It took me a while to hear about a recent research report from the Ponemon Institute regarding application business logic attacks.
2012 Web Session Intelligence & Security Report: Business Logic Abuse Edition, published in early October, describes the results of a survey of 425 United Kingdom IT and IT security practitioners with some responsibility for the security of their transactional website and who were familiar with logic abuse. A parallel report details the survey of 643 similar professionals in the United States of America. In these studies, business logic abuse is the mis-use of intentional web site functionality to "perpetrate cyber attacks, hacks or fraud".
The most interesting figure is that 90% of companies lost revenues due to the financial or brand impact of fraud (alone?), and 20-25% lost more than 5% of their total revenues. The business logic abuse scenarios presented are web scraping, account hijacking, click fraud, botnets causing denial of service, electronic wallet exploitation, coupon abuse, testing stolen credit cards, mobile device malware to take over customer accounts, app store/marketplace fraud, and mass registration.

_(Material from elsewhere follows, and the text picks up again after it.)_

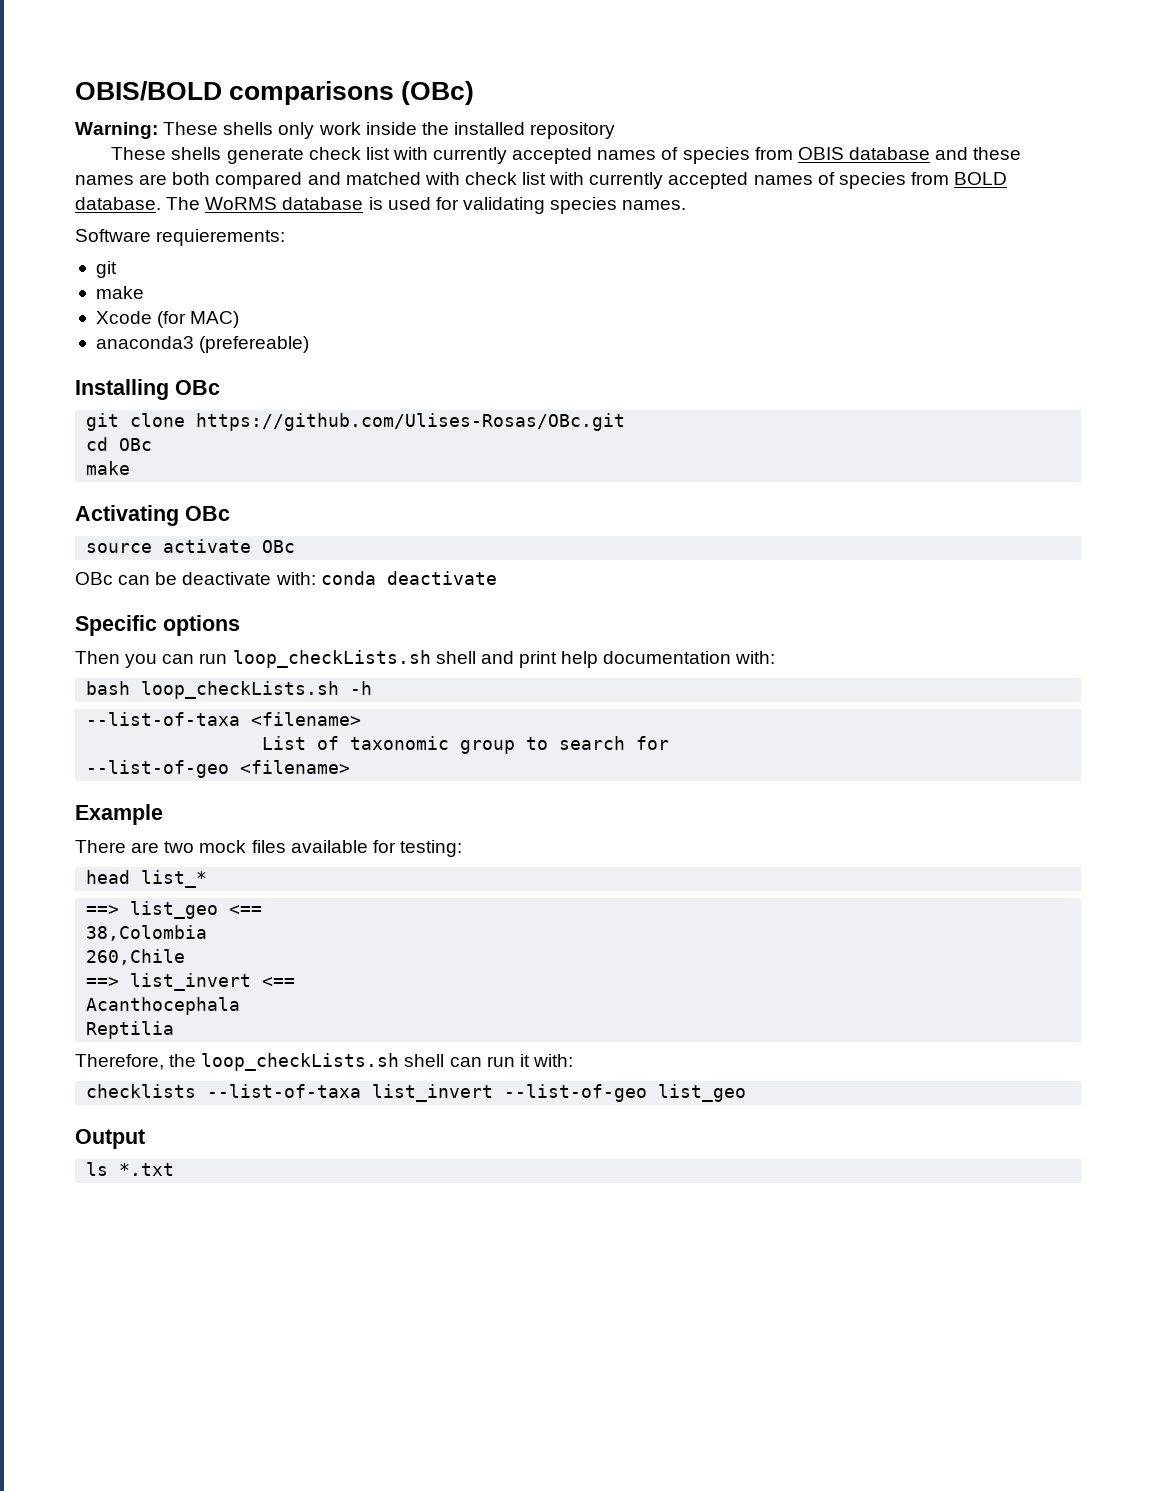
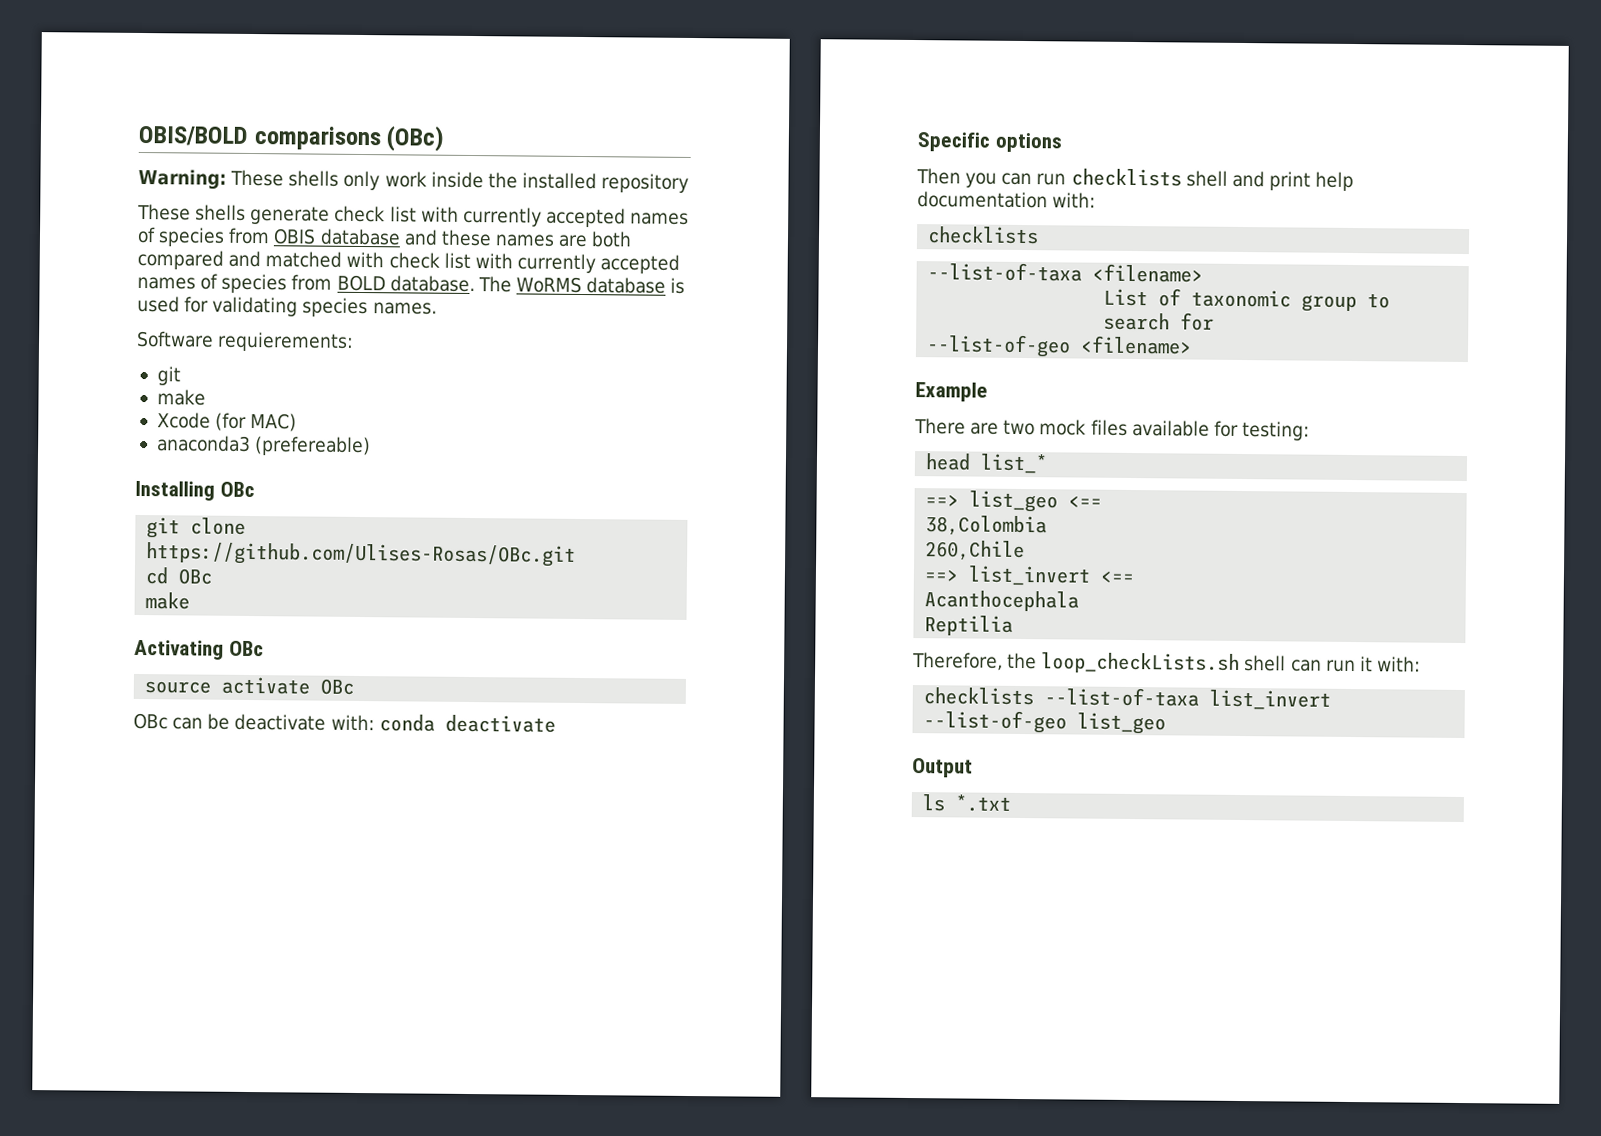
[232,650,431,668] loop_checkLists.sh -> [1070,168,1182,187] checklists
[86,681,373,699] bash loop_checkLists.sh -h -> [927,226,1040,245] checklists

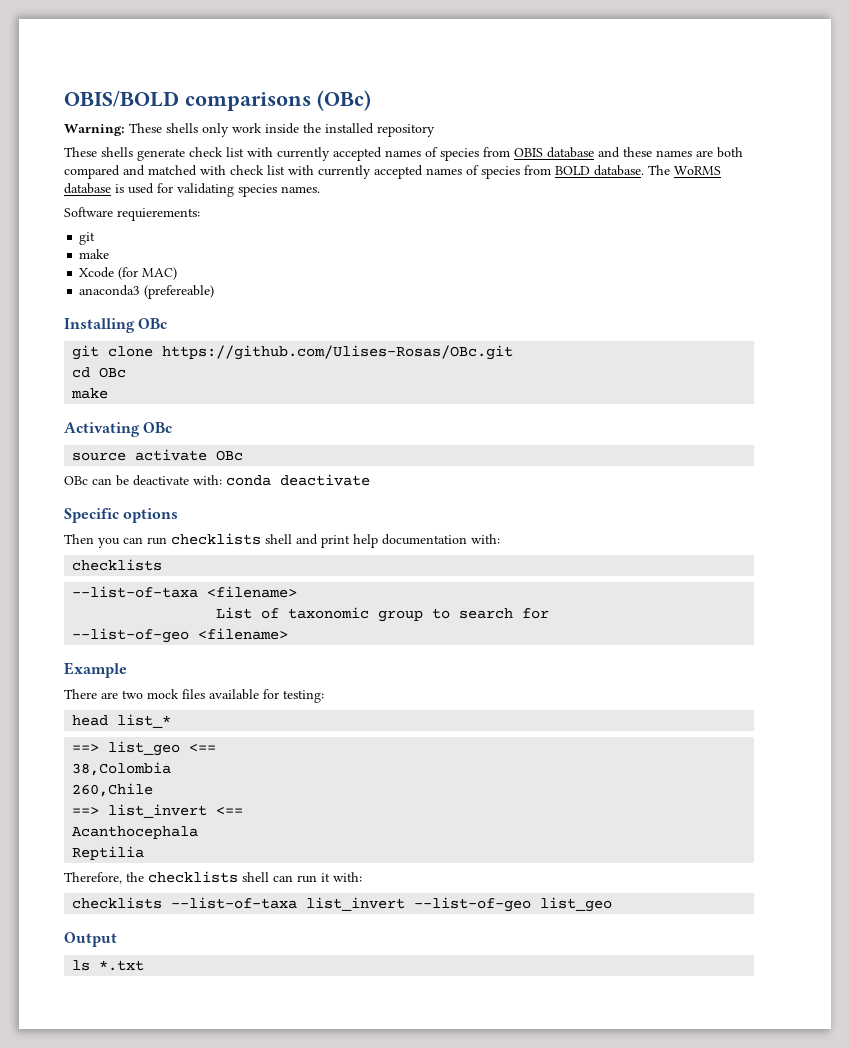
[1041,652,1241,674] loop_checkLists.sh -> [148,871,238,883] checklists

However, I was most interested to see what these IT and IT Security practitioners considered ought to be the steps that are taken to detect or prevent business logic abuse. The answers appeared to be selected from a pre-defined list provided in the survey, with "Manual inspection and assessment of web pages" during development and in production seemingly being the two most "important or very important" methods (each by about 50% of those responding). This is not "business logic security testing" since "thorough testing of the website's functionality prior to production" was a different item and considered important or very important by 20-30% of those responding.

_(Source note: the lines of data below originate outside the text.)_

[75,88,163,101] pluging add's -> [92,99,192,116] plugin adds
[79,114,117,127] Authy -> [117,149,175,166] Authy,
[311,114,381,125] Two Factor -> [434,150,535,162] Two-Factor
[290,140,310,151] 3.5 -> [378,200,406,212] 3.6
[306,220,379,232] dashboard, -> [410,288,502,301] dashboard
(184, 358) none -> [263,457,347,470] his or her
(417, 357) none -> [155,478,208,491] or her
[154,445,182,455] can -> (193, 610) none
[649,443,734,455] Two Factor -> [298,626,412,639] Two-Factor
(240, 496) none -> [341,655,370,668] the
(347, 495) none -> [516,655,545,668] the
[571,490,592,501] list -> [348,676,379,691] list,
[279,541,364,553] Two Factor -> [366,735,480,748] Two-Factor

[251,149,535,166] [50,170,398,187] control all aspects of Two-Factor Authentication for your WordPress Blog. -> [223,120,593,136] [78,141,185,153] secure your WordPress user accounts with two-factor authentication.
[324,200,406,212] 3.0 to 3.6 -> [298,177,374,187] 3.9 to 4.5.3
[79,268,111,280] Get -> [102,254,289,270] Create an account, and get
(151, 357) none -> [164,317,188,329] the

But there was no mention of defining security requirement in advance, secure design, threat assessment, manual and automated code analysis, etc, or of building attack detection and prevention into the web sites themselves. Yes, web application firewalls (WAFs) and "content aware firewalls" were mentioned, and it seems the surveys' authors and respondents are very biaised towards operational practices.
The reports' conclusions appear to have missed that the activities are generally too late (not just too little), and that a range of security practices are needed throughout the software development life cycle (SDLC). However, the reports' recommendation to assign responsibility for web site security is correctly the most important first step.